島津、新興国に低価格の原子吸光分光光度計を投入
科学産業で日本企業はどこまで戦えるのか?

新興国向けに投入するミドルクラスの「AA-6800F」

 島津製作所は6月中に、東南アジアやインドなど新興国向けに原子吸光分光光度計(AA)の新製品を投入する。先進国ではICP―AES(誘導結合プラズマ発光分光分析装置)が元素分析で主に使われるが、環境意識の高まりなどで需要拡大が予想される新興国では、より低価格のAAが有利で成長が見込めると判断した。同社ではAAの世界シェアを現状の8%から、2019年度に15%に高める。
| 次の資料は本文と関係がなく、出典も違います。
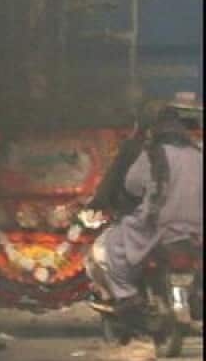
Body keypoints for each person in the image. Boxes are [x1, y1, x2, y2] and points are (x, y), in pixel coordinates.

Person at [85, 102, 203, 313]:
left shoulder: (151, 153)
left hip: (161, 228)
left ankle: (127, 295)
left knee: (112, 246)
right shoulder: (198, 154)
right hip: (198, 229)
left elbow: (131, 186)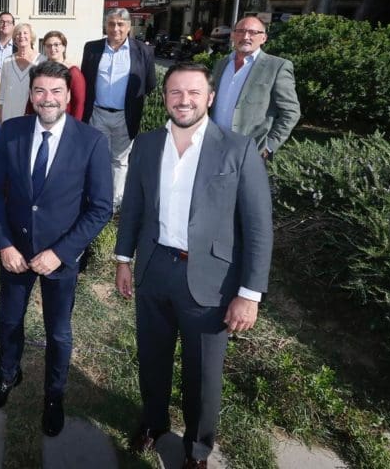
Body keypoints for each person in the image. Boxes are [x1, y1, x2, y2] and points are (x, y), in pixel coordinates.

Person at [116, 62, 273, 467]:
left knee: (202, 374)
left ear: (210, 97)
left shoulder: (237, 149)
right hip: (154, 269)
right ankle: (153, 424)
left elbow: (258, 228)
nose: (184, 101)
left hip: (211, 281)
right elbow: (133, 207)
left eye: (193, 93)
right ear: (164, 97)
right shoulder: (148, 145)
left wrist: (249, 294)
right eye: (175, 93)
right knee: (152, 357)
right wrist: (122, 259)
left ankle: (198, 449)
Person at [0, 60, 113, 437]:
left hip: (60, 258)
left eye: (56, 91)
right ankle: (8, 374)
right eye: (39, 91)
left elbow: (100, 207)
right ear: (30, 95)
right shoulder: (11, 132)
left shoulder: (91, 141)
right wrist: (4, 244)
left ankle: (54, 394)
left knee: (58, 333)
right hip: (16, 254)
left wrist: (61, 252)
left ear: (69, 96)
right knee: (9, 321)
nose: (47, 99)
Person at [81, 8, 157, 211]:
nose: (116, 28)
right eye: (112, 24)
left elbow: (149, 84)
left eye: (120, 24)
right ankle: (96, 198)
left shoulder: (143, 51)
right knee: (97, 158)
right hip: (97, 114)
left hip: (125, 116)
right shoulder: (92, 48)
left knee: (120, 160)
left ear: (129, 27)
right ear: (105, 26)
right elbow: (85, 80)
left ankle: (113, 204)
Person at [210, 16, 301, 160]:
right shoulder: (221, 64)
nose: (246, 37)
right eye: (240, 31)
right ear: (233, 35)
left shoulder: (277, 67)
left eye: (253, 32)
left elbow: (291, 112)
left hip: (249, 151)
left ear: (263, 38)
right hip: (213, 145)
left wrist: (269, 146)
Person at [27, 31, 86, 120]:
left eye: (56, 45)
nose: (52, 48)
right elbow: (32, 97)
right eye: (48, 45)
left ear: (64, 47)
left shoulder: (73, 72)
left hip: (64, 122)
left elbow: (79, 103)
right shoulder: (39, 70)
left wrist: (75, 127)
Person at [0, 22, 44, 122]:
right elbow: (2, 91)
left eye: (25, 33)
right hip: (9, 114)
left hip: (31, 113)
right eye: (18, 33)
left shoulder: (42, 60)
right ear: (14, 39)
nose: (21, 36)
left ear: (31, 37)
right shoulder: (7, 61)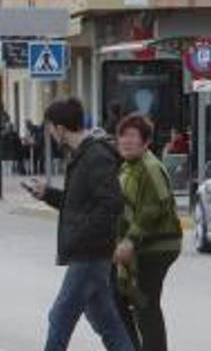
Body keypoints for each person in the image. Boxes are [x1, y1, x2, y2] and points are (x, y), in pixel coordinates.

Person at [24, 98, 136, 351]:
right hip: (89, 251)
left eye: (50, 128)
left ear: (60, 129)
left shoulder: (95, 157)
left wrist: (81, 234)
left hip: (89, 252)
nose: (50, 134)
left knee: (60, 316)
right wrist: (48, 194)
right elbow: (79, 205)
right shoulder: (82, 156)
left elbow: (111, 204)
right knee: (107, 322)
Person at [112, 115, 183, 351]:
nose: (126, 141)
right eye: (122, 136)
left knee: (145, 303)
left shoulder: (149, 167)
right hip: (143, 244)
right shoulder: (128, 167)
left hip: (157, 245)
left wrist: (130, 241)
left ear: (145, 142)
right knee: (123, 298)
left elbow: (154, 207)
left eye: (132, 136)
 新興国向けに投入するのはミドルクラスのAA「AA―6880F」で、アセチレンガスを使うフレーム機。価格は1万5000―2万ドル程度とし、価格競争力を高めた。オプションの電気加熱によるファーネス検出下限はカドミウム0・4ピコグラム(ピコは1兆分の1)。

 中国・蘇州工場で生産する。日本国内での販売はしない。同社全体では16年度に国内外で前期比200台増となる1300台のAAを販売する計画。
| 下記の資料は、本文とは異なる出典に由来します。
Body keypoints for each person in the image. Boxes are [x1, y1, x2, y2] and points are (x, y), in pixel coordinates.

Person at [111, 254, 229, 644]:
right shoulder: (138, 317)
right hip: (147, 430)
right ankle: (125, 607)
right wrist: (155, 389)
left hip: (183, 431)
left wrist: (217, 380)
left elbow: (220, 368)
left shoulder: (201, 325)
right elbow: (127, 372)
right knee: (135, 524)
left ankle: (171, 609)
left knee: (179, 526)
 AAは上水、排水や土壌中の元素分析、農産物・食品中の主要成分分析に用いられる。測定範囲はppb(10億分の1)―ppm(100万分の1)。

 他の元素分析装置と比較した場合、1日当たりの測定サンプルが2000と多く、ランニングコストも抑えられる。一度に5種類以上の元素を調べられるICP―AESなどに比べても、装置価格が3分の1以下と安く、操作も手軽だ。

 中国などでは環境や食品安全に関する意識が高まっている。上水や排水、土壌中の有害微量金属分析などに関心が高まる中、元素分析のために最初に導入する装置としてAAは適している。

日刊工業新聞2016年6月14日
尾本憲由
尾本憲由 Omoto Noriyoshi 大阪支社編集局経済部
見えないものを見えるようにするのが科学の基本。質量分析計やクロマトグラフなど分析機器で有名な島津製作所が得意とするのもそんな世界です。そう、あのノーベル賞を受賞した田中耕一さんのいる会社です。今回の製品も、素人には小難しい以外の何物でもない機械ですが、経済発展や生活の向上には必ず分析機器の活躍が欠かせません。中国や新興国では今後より高性能な分析機器がより多く必要とされるのは確実で、そこでも熾烈なシェア争いが戦われています。